Copy the example app
Copy the example app using degit:
npx degit speechly/speechly/examples/ios-decoder-example my-ios-app
cd my-ios-app
Add dependencies
Open Decoder.xcodeproj
in Xcode and add both SpeechlyDecoder.xcframework
and YOUR_MODEL_BUNDLE.coreml.bundle
to the project by dragging and dropping them into the Frameworks folder:
Make sure Copy items if needed, Create groups and Add to targets are selected:
In Decoder/SpeechlyManager.swift
update the model bundle resource URL:
let bundle = Bundle.main.url(
forResource: "YOUR_MODEL_BUNDLE.coreml",
withExtension: "bundle"
)!
Run the app
Run the app and grant it microphone permissions when prompted.
Get started with Android
If you would like to try out Speechly on-device streaming transcription on Android, there's a Android example application you can run in emulator or on an Android device.
Before you start
Make sure you have created and deployed a Speechly application. You'll also need a TensorFlow Lite model bundle and the SpeechlyDecoder.aar
library. See above for instructions on how to download them.
Copy the example app
Copy the example app using degit:
npx degit speechly/speechly/examples/android-decoder-example my-android-app
cd my-android-app
Add dependencies
Put SpeechlyDecoder.aar
in a directory that gradle can find.
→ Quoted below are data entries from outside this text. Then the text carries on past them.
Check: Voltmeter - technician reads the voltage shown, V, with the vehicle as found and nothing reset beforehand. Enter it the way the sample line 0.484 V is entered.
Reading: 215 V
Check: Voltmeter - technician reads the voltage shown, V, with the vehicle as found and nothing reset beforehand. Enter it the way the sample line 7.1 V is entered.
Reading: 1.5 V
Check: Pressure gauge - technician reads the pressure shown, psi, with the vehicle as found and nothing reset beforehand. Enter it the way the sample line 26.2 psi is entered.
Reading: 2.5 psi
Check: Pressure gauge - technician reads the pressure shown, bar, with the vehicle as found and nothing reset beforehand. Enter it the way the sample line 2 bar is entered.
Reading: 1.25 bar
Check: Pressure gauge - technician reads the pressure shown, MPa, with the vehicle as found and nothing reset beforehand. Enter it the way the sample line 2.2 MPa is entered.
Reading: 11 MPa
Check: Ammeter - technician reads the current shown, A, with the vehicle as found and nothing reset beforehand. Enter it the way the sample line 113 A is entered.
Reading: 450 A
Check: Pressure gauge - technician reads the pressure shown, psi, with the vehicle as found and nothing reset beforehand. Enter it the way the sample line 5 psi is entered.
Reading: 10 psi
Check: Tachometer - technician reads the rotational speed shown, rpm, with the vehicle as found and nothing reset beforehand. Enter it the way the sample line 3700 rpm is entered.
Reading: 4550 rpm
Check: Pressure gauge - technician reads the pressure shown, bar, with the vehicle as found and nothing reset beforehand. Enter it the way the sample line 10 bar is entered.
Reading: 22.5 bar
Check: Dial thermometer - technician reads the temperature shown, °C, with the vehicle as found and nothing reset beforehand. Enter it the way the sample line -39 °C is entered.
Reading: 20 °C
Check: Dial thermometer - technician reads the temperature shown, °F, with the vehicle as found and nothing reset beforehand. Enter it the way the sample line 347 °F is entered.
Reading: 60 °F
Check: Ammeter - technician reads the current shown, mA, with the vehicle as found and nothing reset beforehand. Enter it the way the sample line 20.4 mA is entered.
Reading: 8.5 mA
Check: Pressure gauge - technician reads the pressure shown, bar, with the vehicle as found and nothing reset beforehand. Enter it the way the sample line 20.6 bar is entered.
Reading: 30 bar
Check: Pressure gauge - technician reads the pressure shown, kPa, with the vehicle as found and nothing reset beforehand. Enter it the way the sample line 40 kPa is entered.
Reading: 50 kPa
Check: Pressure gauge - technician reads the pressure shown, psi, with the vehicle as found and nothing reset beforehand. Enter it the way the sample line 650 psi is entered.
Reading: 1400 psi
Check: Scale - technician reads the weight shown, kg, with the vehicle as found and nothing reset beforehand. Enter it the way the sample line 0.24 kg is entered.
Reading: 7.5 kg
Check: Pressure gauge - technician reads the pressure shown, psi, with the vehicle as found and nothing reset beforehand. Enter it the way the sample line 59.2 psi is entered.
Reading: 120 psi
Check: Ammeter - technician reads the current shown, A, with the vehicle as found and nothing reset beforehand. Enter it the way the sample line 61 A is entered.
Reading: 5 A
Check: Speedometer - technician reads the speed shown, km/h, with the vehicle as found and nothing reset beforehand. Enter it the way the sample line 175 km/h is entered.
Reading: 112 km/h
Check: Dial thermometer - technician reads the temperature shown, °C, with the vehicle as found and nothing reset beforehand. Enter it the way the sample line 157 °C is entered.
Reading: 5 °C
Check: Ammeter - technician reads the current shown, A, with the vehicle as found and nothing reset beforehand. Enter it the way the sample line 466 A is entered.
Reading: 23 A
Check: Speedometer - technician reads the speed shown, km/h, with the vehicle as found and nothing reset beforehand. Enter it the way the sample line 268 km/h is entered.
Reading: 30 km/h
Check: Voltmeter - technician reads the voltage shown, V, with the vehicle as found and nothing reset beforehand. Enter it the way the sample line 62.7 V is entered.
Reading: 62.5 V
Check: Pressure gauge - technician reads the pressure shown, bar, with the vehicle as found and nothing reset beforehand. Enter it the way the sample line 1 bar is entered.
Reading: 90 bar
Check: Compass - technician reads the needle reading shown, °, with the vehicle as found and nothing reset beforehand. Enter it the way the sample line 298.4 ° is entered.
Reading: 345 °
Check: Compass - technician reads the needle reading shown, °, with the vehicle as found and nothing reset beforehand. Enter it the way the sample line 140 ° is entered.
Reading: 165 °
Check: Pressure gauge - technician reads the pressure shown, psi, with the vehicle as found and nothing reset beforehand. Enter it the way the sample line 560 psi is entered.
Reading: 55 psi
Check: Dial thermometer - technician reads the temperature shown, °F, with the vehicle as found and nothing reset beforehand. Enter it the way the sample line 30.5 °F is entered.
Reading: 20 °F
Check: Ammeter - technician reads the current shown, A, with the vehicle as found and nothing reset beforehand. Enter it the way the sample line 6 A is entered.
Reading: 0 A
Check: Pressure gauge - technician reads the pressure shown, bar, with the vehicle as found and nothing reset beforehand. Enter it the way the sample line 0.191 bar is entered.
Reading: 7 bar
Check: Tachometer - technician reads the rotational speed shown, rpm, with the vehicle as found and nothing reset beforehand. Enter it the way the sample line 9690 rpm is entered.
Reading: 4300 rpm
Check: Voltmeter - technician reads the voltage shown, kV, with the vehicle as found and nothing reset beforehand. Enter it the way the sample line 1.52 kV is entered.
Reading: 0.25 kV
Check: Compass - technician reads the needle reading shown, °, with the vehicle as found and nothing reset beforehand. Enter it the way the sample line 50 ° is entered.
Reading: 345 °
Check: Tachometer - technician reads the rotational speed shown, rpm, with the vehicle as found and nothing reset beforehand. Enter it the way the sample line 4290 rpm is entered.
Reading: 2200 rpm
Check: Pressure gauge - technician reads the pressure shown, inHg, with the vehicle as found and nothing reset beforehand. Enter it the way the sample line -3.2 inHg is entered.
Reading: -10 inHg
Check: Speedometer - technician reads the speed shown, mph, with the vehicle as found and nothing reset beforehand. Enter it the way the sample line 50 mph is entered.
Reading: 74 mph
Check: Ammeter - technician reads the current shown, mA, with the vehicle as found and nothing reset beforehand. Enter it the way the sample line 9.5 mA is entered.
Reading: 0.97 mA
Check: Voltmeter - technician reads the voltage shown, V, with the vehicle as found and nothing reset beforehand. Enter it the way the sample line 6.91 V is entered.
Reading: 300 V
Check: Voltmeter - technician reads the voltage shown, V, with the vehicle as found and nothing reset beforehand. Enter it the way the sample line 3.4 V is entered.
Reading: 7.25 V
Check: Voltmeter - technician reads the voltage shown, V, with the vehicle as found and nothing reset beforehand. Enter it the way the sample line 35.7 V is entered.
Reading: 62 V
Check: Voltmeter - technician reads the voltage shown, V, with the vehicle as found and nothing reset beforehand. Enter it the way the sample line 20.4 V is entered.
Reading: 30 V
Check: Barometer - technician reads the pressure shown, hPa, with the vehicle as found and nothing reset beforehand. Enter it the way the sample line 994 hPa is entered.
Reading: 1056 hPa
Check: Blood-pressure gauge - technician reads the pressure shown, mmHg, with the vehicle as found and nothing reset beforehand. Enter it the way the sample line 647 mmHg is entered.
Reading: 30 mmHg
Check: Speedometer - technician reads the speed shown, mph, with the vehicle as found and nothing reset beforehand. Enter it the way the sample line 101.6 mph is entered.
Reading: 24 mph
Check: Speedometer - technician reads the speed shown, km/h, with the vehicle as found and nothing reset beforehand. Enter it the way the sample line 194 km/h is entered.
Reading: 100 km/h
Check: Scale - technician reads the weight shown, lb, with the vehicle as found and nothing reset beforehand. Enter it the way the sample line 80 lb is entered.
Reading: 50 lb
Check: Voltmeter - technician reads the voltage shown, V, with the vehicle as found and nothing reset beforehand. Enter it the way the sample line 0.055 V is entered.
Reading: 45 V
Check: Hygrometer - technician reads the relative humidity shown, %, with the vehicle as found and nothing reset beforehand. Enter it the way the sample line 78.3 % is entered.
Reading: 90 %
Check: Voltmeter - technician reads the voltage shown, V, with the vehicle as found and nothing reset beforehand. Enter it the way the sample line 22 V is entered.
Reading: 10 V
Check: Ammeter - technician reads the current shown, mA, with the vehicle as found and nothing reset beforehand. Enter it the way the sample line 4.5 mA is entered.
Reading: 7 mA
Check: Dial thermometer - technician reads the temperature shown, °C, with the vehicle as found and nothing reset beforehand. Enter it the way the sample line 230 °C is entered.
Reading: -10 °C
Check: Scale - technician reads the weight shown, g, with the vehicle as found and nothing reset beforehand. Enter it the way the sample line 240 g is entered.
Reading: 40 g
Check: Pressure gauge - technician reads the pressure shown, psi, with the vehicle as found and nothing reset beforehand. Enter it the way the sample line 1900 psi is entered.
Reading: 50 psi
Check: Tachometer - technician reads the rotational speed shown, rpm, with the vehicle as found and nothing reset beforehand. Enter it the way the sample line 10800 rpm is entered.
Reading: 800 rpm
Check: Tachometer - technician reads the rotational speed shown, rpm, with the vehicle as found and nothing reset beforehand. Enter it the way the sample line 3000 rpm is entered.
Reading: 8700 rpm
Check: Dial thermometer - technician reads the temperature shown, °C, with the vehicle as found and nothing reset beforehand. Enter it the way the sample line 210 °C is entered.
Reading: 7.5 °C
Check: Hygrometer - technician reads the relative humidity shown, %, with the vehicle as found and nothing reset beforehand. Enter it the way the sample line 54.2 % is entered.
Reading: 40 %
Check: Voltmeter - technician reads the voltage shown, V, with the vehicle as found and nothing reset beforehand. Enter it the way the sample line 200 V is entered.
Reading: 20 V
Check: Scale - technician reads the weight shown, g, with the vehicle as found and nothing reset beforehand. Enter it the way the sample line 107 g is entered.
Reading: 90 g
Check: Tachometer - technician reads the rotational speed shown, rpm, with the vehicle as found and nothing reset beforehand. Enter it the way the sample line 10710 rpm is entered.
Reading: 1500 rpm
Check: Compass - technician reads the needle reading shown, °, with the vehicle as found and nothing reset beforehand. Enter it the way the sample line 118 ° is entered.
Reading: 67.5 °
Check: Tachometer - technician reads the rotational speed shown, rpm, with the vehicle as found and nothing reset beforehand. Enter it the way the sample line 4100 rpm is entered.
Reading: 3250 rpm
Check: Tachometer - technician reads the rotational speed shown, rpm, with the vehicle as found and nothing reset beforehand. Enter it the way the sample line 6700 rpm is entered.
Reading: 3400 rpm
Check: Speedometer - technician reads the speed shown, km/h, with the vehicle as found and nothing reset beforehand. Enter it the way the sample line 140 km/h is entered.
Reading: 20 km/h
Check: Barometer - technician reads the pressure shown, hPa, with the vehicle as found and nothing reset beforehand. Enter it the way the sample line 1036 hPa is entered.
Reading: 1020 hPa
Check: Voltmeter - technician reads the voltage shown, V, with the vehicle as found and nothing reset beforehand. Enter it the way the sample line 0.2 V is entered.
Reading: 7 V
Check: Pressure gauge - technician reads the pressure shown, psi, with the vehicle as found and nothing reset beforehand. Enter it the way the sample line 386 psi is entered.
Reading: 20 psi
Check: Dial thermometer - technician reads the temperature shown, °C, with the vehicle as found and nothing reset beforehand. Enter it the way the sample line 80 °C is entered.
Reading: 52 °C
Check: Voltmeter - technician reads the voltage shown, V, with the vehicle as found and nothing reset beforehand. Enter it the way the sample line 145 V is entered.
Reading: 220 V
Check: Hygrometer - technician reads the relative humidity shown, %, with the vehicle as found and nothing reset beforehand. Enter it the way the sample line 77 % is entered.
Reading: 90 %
For example, add a flatDir
field to the repositories section in your settings.gradle
:
pluginManagement {
repositories {
flatDir {
dirs '/path/to/decoder'
}
}
}
In your build.gradle
dependencies section add:
dependencies {
implementation 'org.tensorflow:tensorflow-lite:2.9.0'
implementation(name:'SpeechlyDecoder', ext:'aar')
}
If the file is packaged as part of the application, it may be good to ensure that it is not compressed when building the .apk
by updating the android section in your build.gradle
:
android {
aaptOptions {
noCompress 'bundle''
}
}
Open DecoderTest
in Android Studio and add YOUR_MODEL_BUNDLE.tflite.bundle
to the project by dragging and dropping it into the build/src/main/assets folder:
In MainActicity.java
update the model bundle resource:
this.bundle = loadAssetToByteBuffer("YOUR_MODEL_BUNDLE.tflite.bundle");
Run the app
Run the app and grant it microphone permissions when prompted.
Get started with C
If you would like to try out Speechly on-device streaming transcription using plain C, there's a C example program that you can compile and run. The repository contains a readme on how to use it and any prerequisites it may have.